Return-Path: <jlayton@redhat.com>
Message-ID: <1508264368.4747.17.camel@redhat.com>
Subject: Re: [PATCH] nfsd4: Prevent the reuse of a closed stateid
From: Jeff Layton <jlayton@redhat.com>
To: Benjamin Coddington <bcodding@redhat.com>
Cc: bfields@fieldses.org, linux-nfs@vger.kernel.org
Date: Tue, 17 Oct 2017 14:19:28 -0400
In-Reply-To: <F5CCE778-0A1E-4818-8D9B-7F45FC3E7F4B@redhat.com>
References: 
	<2087b4cab6c695a7df01c1135f1773c9b762f0b0.1508248427.git.bcodding@redhat.com>
	 <1508258356.4747.6.camel@redhat.com>
	 <F5CCE778-0A1E-4818-8D9B-7F45FC3E7F4B@redhat.com>
Content-Type: text/plain; charset="UTF-8"
Mime-Version: 1.0
List-ID: <linux-nfs.vger.kernel.org>

On Tue, 2017-10-17 at 13:46 -0400, Benjamin Coddington wrote:
> On 17 Oct 2017, at 12:39, Jeff Layton wrote:
> 
> > On Tue, 2017-10-17 at 09:55 -0400, Benjamin Coddington wrote:
> > > While running generic/089 on NFSv4.1, the following on-the-wire 
> > > exchange
> > > occurs:
> > > 
> > > Client                  Server
> > > ----------              ----------
> > > OPEN (owner A)  ->
> > >                     <-  OPEN response: state A1
> > > CLOSE (state A1)->
> > > OPEN (owner A)  ->
> > >                     <-  CLOSE response: state A2
> > >                     <-  OPEN response: state A3
> > > LOCK (state A3) ->
> > >                     <-  LOCK response: NFS4_BAD_STATEID
> > > 
> > > The server should not be returning state A3 in response to the second 
> > > OPEN
> > > after processing the CLOSE and sending back state A2.  The problem is 
> > > that
> > > nfsd4_process_open2() is able to find an existing open state just 
> > > after
> > > nfsd4_close() has incremented the state's sequence number but before
> > > calling unhash_ol_stateid().
> > > 
> > > Fix this by using the state's sc_type field to identify closed state, 
> > > and
> > > protect the update of that field with st_mutex.  
> > > nfsd4_find_existing_open()
> > > will return with the st_mutex held, so that the state will not 
> > > transition
> > > between being looked up and then updated in nfsd4_process_open2().
> > > 
> > > Signed-off-by: Benjamin Coddington <bcodding@redhat.com>
> > > ---
> > >  fs/nfsd/nfs4state.c | 29 +++++++++++++++++++----------
> > >  1 file changed, 19 insertions(+), 10 deletions(-)
> > > 
> > 
> > The problem is real, but I'm not thrilled with the fix.
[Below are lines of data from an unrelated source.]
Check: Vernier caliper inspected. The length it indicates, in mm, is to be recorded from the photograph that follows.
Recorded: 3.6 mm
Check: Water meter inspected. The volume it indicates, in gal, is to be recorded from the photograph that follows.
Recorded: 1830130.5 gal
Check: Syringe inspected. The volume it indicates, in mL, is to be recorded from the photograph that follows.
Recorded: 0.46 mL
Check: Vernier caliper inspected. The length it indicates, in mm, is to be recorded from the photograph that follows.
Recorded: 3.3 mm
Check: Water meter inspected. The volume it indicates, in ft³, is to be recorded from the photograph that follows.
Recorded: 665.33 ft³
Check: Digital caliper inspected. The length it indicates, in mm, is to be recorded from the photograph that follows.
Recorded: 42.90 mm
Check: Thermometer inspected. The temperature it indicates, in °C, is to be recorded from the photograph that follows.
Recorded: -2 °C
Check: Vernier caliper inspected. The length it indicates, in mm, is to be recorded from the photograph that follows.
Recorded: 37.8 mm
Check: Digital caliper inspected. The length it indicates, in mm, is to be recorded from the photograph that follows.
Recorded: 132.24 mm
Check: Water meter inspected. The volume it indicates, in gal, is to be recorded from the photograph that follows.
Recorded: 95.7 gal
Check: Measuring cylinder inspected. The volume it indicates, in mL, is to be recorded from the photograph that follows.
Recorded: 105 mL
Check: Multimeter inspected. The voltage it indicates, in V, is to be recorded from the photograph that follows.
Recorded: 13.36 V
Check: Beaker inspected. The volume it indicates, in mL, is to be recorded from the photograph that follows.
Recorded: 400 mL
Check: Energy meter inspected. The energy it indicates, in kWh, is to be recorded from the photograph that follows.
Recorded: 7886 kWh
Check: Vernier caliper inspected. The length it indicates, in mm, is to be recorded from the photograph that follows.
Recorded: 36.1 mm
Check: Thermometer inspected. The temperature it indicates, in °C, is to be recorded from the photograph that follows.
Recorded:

It seems more
> > lock thrashy...
> 
> Really?  I don't think I increased any call counts to spinlocks or mutex
> locks.  The locking overhead should be equivalent.
> 

init_open_stateid will now end up taking fi_lock twice. Also we now have
to take the st_mutex in nfsd4_find_existing_open, just to check sc_type.
Neither of those are probably unreasonable, it's just messier than I'd
like.

> > Could we instead fix this by just unhashing the stateid earlier, 
> > before
> > the nfs4_inc_and_copy_stateid call?
> 
> I think I tried this - and if I remember correctly, the problem is that 
> you
> can't hold st_mutux while taking the cl_lock (or maybe it was the 
> fi_lock?).
> I tried several simpler ways, and they resulted in deadlocks.
> 
> That was a couple of weeks ago, so I apologize if my memory is fuzzy.  I
> should have sent this patch off to the list then.  If you need me to to
> verify that, I can - but maybe someone more familiar with the locking 
> here
> can save me that time.
> 
> Ben


There should be no problem taking the cl_lock while holding st_mutex.
It's never safe to do the reverse though. I'd just do the unhash before 
nfs4_inc_and_copy_stateid, and then save the rest of the stuff in
nfsd4_close_open_stateid for after the st_mutex has been dropped.

I think what I'm suggesting is possible. You may need to unroll
nfsd4_close_open_stateid to make it work though.

-- 
Jeff Layton <jlayton@redhat.com>